**EXTRAIT CHOISI**
A qui appartiennent les images ?Présentation de l'ouvrage de Sylvie Lindeperg et d'Ania Szczepanska

La couverture du livre "A qui appartiennent les images"

Résumé

Dans nos sociétés « iconophages », l'attrait pour les archives audiovisuelles s'accroît, menaçant parfois l’intégrité des images qui façonnent notre mémoire et nos imaginaires du passé. Leur importance est cruciale, et pourtant elles ne bénéficient pas d’un statut équivalent à celui des archives écrites ; elles ne profitent pas non plus pleinement des protections accordées aux œuvres d’art.
Parallèlement, la révolution numérique modifie en profondeur les conditions d’accès, de circulation et de reproduction des images, posant de constants défis aux institutions chargées d’en assurer la conservation et la communication.
Ainsi, les usages des images d’archives soulèvent des questions politiques et éthiques tandis que leurs coûts freinent l’expérimentation de formes plus innovantes d’écriture de l’histoire dans le cadre de dispositifs pédagogiques et scientifiques.

(Entrées du jeu de données)

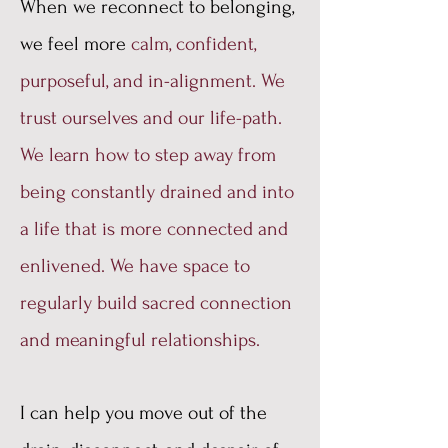
When we reconnect to belonging,
we feel more
calm, confident,
purposeful, and in-alignment. We
trust ourselves and our life-path.
We learn how to step away from
being constantly drained and into
a life that is more connected and
enlivened. We have space to
regularly build sacred connection
and meaningful relationships.
I can help you move out of the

**PROBLÈME À RÉSOUDRE**
Reproduisez mot pour mot le passage de l'extrait sur les archives audiovisuelles qui va de « Dans nos sociétés » à « et la communication. ». Seul l'extrait sur les archives audiovisuelles sert de source, et non les lignes.

**RÉPONSE PROPOSÉE**
Dans nos sociétés « iconophages », l'attrait pour les archives audiovisuelles s'accroît, menaçant parfois l’intégrité des images qui façonnent notre mémoire et nos imaginaires du passé. Leur importance est cruciale, et pourtant elles ne bénéficient pas d’un statut équivalent à celui des archives écrites ; elles ne profitent pas non plus pleinement des protections accordées aux œuvres d’art.
Parallèlement, la révolution numérique modifie en profondeur les conditions d’accès, de circulation et de reproduction des images, posant de constants défis aux institutions chargées d’en assurer la conservation et la communication.